Бодрей звучала музыка, чаще маршировали физкультурники, аплодисменты переходили в овацию. Террор усиливался – ширилась радиофикация. Начало 1934 года – XVII съезд ВКП(б), доклады Сталина, Молотова, Кагановича. Интересующиеся вникали в доступные по газетам и слухам подробности. Еще не отменены продуктовые карточки. Но в Москве появились первые троллейбусы. Соседняя Остоженка, скоро ставшая Метростроевской, перекопана – строилось метро. Заодно на ней снесли храмы Воскресения и Успения, хотя строительству они не мешали. Но к сносу храмов москвичи привыкли.
17 августа 1934 года открылся первый Всесоюзный съезд писателей: овации Сталину и Горькому, доклад Бухарина о поэзии, речи писателей.
Это лето Андреев большей частью провел в Москве. Возможно, именно тем августом они вместе с Глебом Смирновым поехали в Звенигород, где заказали в соборе Успения Божьей Матери на Городке панихиду по Владимиру Соловьеву. В храме, скоро закрытом, почти пустом, отслужил ее им двоим старый растерянный батюшка. Какое-то время Андреев пожил у Смирновых в Перловке. Там он бывал часто, знал многих. Как уверяет Алексей Смирнов, познакомился с родственниками Джунковского (некогда товарища министра внутренних дел и командира жандармского корпуса, скрывавшегося на даче в Перловке, но выданного их бывшим дворником) и «бывал у них, расспрашивал о Распутине». Джунковского расстреляли в 1938-м. «Мой отец, – пишет Смирнов, – предупреждал Андреева: опасно посещать семью царского генерала! Но куда там!»230
Еще он гостил на даче Муравьевых на Николиной Горе. В это лето они с Николаем Константиновичем могли обсуждать только что вышедшую книгу Ганди «Моя жизнь», которую оба прочли, или говорить о стихах Максимилиана Волошина, увлекших старого адвоката. В сентябре Муравьев писал давнему соратнику в Харьков: «Я сейчас очень интересуюсь Волошиным и собираю его работы. Последний сборник его стихотворений издан в Харькове, если не ошибаюсь, в 1923 г. Не могли бы Вы антикварным путем приобрести для меня эту книжку…»231 Речь шла о книге «Демоны глухонемые».

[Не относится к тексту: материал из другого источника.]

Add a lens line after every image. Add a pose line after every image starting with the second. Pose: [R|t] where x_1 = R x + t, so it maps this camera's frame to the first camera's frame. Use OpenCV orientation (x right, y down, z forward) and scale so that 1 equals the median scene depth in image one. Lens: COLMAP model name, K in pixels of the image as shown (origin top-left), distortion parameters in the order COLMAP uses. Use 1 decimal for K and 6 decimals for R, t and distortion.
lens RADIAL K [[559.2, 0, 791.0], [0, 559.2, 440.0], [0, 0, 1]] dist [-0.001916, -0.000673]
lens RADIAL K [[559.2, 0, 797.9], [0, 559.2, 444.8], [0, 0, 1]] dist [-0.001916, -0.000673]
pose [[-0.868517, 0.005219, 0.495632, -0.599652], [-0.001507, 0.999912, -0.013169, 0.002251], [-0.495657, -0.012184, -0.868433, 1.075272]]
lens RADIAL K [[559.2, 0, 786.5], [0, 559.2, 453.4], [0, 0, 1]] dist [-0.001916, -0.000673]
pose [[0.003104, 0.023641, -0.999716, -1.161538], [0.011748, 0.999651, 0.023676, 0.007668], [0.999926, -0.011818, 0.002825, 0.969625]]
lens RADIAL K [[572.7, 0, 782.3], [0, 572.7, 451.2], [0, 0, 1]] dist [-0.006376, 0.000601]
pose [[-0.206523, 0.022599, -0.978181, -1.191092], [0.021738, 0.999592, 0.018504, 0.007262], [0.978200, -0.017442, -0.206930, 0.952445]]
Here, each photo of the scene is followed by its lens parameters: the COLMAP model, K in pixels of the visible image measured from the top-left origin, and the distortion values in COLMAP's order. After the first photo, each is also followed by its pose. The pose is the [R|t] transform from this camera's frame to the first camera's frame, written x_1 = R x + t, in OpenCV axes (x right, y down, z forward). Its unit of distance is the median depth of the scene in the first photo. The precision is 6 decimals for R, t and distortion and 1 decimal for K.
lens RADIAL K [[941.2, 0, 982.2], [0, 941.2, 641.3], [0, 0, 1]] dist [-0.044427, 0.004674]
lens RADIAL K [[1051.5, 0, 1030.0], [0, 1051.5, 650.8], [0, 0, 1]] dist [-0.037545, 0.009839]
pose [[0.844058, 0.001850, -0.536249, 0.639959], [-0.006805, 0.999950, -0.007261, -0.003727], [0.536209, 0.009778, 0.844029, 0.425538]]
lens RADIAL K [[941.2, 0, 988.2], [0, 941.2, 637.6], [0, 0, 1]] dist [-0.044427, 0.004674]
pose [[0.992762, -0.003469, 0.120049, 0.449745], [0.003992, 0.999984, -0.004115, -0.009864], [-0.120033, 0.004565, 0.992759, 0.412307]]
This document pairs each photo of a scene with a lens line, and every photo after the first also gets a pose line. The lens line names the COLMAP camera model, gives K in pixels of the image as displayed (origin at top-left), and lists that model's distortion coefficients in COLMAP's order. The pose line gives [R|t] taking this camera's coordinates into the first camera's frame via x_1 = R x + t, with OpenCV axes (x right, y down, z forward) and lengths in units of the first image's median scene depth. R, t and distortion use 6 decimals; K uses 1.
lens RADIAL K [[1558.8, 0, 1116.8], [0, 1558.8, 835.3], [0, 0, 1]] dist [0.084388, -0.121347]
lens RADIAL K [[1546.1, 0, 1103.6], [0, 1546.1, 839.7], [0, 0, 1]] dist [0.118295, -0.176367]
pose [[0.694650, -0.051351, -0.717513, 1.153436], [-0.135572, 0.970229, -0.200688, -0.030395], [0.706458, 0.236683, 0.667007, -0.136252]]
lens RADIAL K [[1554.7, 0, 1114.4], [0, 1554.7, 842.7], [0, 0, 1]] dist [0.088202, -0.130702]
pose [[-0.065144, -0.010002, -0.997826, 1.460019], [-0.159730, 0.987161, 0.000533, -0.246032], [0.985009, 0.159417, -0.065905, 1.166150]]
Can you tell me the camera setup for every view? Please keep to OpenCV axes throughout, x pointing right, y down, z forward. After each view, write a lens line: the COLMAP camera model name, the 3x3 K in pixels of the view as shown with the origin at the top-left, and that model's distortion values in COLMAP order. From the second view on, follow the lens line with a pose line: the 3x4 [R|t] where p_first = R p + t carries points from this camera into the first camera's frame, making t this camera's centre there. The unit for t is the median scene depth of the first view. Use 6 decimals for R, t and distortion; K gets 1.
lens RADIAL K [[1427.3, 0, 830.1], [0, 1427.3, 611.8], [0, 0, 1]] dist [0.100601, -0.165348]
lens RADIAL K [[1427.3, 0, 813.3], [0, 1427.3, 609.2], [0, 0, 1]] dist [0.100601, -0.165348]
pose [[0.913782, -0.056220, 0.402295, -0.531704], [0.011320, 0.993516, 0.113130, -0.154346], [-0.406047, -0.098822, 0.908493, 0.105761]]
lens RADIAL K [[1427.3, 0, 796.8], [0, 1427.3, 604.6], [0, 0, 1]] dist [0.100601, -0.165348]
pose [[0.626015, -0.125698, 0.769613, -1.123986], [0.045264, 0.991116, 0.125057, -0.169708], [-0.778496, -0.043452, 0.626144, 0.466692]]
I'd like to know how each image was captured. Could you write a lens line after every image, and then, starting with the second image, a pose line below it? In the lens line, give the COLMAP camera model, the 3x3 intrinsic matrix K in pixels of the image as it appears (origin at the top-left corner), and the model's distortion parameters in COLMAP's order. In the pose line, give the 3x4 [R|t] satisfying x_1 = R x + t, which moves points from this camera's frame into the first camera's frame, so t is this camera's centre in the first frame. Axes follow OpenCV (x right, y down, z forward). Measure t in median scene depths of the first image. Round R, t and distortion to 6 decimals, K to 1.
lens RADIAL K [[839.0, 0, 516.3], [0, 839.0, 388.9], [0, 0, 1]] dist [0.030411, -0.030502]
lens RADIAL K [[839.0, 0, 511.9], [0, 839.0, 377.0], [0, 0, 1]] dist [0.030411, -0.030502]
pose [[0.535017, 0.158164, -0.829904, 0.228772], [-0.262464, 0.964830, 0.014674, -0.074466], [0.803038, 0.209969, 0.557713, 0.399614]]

С первого знакомства, еще в 1929 году, Даниил сошелся с Гавриилом Андреевичем Волковым, мужем Татьяны Муравьевой. Волков занимался Львом Толстым, участвовал в редактировании его Полного собрания сочинений. Занималась Толстым и Татьяна, работавшая с мужем в Музее Толстого на Пречистенке. Любовь к Толстому у нее была наследственной, с ним долгое время общался ее отец, участвовал в составлении его духовного завещания.
Возле дома с мезонином, в сосновом бору, вместе с Волковыми Даниил совершал долгие прогулки. Они дорого обошлись его друзьям. Сравнительно недалеко от Николиной Горы, в Зубалове, находилась дача Сталина. Они меньше всего интересовались правительственными дачами и жившими в них вождями. Андреев и в этом году жил поисками собственной Индии, полугрезами о том единственном образе, который, казалось, мелькнет в московской толпе.
«Сцена у реки (в поэме) действ<ительно> была», – записал он в тюремной тетради о видении, описанном в поэме «Бенаресская ночь»:
Известна связанная с поэмой трагикомическая история. Рассказанная со слов поэта, она не без самоиронии:
«Однажды он ехал в трамвае, и вот на одной из остановок увидал девушку, которая стояла, прислонившись к столбу, держа в руках что-то прозаическое, вроде бидончика для молока и продуктовой сумки, и, видимо, ожидая свой номер. Что-то в ее наружности поразило его: “Она?!” <…> Вслед за ней вскакивает в трамвай и едет, не теряя ее из вида, до железнодорожного вокзала, где она выходит. Он за ней. Она входит в здание вокзала, он за ней. Она, уже смешиваясь с густой толпой, проходит через контроль на перрон, а у него нет перронного билета, и он остается… <…> Уж не помню, сколько дней <…> и по сколько часов ждал там, только однажды он увидел ее опять! А так как он понимал, что невозможно будет объяснить ей кратко – почему он обратился к ней, то он брал с собой эту индийскую поэму, где говорилось о любви, о предназначенности друг другу и прочих поэтических вещах <…>
И он подошел к ней, подал эту тетрадь – “прочтите” – и спросил, когда она снова будет в Москве. Через сколько-то дней он опять помчался на вокзал… Вот она, идет! Что-то она ему скажет?! Она возвращает ему тетрадь со словами: “Я замужем”»232.